> [What to work on]: Reproduce the Houston Ballet review below, everything from "Houston Ballet in" down to "spectacular Derek Dunn.", swapping "fervor" for "intensity".

Given passage section start

Houston Ballet in In the Middle, Somewhat Elevated
Somewhat elevated? Way elevated! I’ve seen the company perform this piece before, but never with this level of fervor. William Forsythe’s tough kids on the ballet block masterwork demands extremes, and Houston Ballet’s May 22 cast delivered, punching out every one of the post modern ballet master’s off kilter steps with a fierce precision. Connor Walsh continues to add depth to his dancing, here he added muscle and grit. And hello there, Madeline Skelly, with those razor sharp legs and cool disposition, she now tops my “to watch” list. The rest of the terrific cast included Nozomi Iijima, Chun Wai Chan, Allison Miller, Karina Gonzalez, Natalie Varnum, Alyssa Springer, and the always spectacular Derek Dunn.
Jeffrey and Sharon and Elizabeth and Chris at the Alley
Jeffrey Bean and Sharon Lockwood in Vanya and Sonya and Masha and Spike at the Alley Theatre made a wonderfully sorry pair of siblings. It just sucks when someone takes out their phone while you are performing as a molecule in a bad experimental theater piece. Bean’s pitch perfect rant proved a high point of Durang’s Tony Award-winning play. If you wondered who was singing, “I could of danced all night” along with Lockwood, yeah, that was me. She is a wonder. Real life husband and wife, Elizabeth Bunch and Chris Hutchison, donned their best Boston southie accents for David Lindsay-Abaire’s shrewd commentary on class and privilege, Good People.

Given passage section end
Data section start

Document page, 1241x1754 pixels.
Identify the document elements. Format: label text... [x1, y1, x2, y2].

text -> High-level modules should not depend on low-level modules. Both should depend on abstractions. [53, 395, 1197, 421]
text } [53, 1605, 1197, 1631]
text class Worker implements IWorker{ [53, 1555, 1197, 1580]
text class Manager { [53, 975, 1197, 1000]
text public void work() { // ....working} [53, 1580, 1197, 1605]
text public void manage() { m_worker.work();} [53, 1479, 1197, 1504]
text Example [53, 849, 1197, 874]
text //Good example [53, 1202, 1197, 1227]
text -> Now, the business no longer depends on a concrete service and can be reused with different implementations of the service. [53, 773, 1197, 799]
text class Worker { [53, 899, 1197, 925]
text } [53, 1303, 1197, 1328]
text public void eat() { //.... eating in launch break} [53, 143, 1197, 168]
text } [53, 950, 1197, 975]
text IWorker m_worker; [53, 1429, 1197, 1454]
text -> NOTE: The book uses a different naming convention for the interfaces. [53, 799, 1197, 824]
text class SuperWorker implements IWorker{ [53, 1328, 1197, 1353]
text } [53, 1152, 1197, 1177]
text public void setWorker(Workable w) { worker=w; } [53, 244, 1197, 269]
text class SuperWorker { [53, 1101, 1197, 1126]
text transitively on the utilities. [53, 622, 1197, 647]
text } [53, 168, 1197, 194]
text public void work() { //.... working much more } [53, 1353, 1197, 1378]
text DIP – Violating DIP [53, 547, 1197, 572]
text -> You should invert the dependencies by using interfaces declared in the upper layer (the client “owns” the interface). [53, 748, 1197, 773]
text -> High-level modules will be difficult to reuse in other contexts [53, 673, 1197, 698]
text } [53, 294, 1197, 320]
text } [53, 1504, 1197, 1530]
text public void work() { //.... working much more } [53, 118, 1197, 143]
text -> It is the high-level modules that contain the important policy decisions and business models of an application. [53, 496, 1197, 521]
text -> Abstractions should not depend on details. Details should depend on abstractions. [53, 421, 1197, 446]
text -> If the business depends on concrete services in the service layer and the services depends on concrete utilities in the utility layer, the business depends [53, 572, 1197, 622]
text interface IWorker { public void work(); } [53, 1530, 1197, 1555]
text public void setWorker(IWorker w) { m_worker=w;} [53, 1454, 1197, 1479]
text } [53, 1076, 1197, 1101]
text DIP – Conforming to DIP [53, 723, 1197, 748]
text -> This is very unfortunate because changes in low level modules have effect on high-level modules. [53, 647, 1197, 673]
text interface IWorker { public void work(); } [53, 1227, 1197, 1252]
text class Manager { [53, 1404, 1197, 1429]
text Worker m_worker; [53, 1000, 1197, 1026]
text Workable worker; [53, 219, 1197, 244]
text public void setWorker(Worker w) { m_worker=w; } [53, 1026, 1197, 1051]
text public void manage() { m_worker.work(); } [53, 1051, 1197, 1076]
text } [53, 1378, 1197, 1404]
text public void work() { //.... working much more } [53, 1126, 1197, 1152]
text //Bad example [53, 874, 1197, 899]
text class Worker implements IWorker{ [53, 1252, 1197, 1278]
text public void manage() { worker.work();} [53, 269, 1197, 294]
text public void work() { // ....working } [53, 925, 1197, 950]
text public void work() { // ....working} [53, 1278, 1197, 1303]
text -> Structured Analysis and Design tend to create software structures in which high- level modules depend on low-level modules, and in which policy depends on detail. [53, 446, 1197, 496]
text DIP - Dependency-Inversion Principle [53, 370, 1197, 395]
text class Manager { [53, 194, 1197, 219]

Data section end

> [Result below]:
Houston Ballet in In the Middle, Somewhat Elevated
Somewhat elevated? Way elevated! I’ve seen the company perform this piece before, but never with this level of intensity. William Forsythe’s tough kids on the ballet block masterwork demands extremes, and Houston Ballet’s May 22 cast delivered, punching out every one of the post modern ballet master’s off kilter steps with a fierce precision. Connor Walsh continues to add depth to his dancing, here he added muscle and grit. And hello there, Madeline Skelly, with those razor sharp legs and cool disposition, she now tops my “to watch” list. The rest of the terrific cast included Nozomi Iijima, Chun Wai Chan, Allison Miller, Karina Gonzalez, Natalie Varnum, Alyssa Springer, and the always spectacular Derek Dunn.